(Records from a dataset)
....
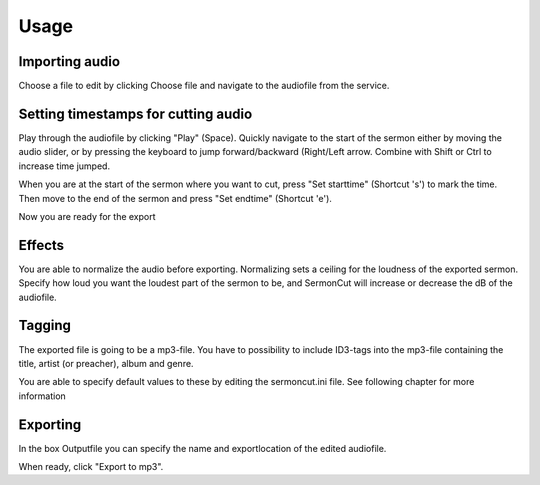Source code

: =======
Usage
=======
***************************
Importing audio
***************************
Choose a file to edit by clicking Choose file and navigate to the audiofile from the service.

*********************************************
Setting timestamps for cutting audio
*********************************************
Play through the audiofile by clicking "Play" (Space). Quickly navigate to the start of the sermon either by moving the
audio slider, or by pressing the keyboard to jump forward/backward (Right/Left arrow. Combine with Shift or Ctrl to
increase time jumped.

When you are at the start of the sermon where you want to cut, press "Set starttime" (Shortcut 's') to mark the time.
Then move to the end of the sermon and press "Set endtime" (Shortcut 'e').

Now you are ready for the export

******************
Effects
******************
You are able to normalize the audio before exporting. Normalizing sets a ceiling for the loudness of the exported sermon.
Specify how loud you want the loudest part of the sermon to be, and SermonCut will increase or decrease the dB of the
audiofile.

******************
Tagging
******************

The exported file is going to be a mp3-file. You have to possibility to include ID3-tags into the mp3-file containing
the title, artist (or preacher), album and genre.

You are able to specify default values to these by editing the sermoncut.ini file. See following chapter for more
information

******************
Exporting
******************

In the box Outputfile you can specify the name and exportlocation of the edited audiofile.

When ready, click "Export to mp3".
....
## Task details
Set the records down again exactly, with no pictures.

## Task output
Source code

: =======
Usage
=======
***************************
Importing audio
***************************
Choose a file to edit by clicking Choose file and navigate to the audiofile from the service.

*********************************************
Setting timestamps for cutting audio
*********************************************
Play through the audiofile by clicking "Play" (Space). Quickly navigate to the start of the sermon either by moving the
audio slider, or by pressing the keyboard to jump forward/backward (Right/Left arrow. Combine with Shift or Ctrl to
increase time jumped.

When you are at the start of the sermon where you want to cut, press "Set starttime" (Shortcut 's') to mark the time.
Then move to the end of the sermon and press "Set endtime" (Shortcut 'e').

Now you are ready for the export

******************
Effects
******************
You are able to normalize the audio before exporting. Normalizing sets a ceiling for the loudness of the exported sermon.
Specify how loud you want the loudest part of the sermon to be, and SermonCut will increase or decrease the dB of the
audiofile.

******************
Tagging
******************

The exported file is going to be a mp3-file. You have to possibility to include ID3-tags into the mp3-file containing
the title, artist (or preacher), album and genre.

You are able to specify default values to these by editing the sermoncut.ini file. See following chapter for more
information

******************
Exporting
******************

In the box Outputfile you can specify the name and exportlocation of the edited audiofile.

When ready, click "Export to mp3".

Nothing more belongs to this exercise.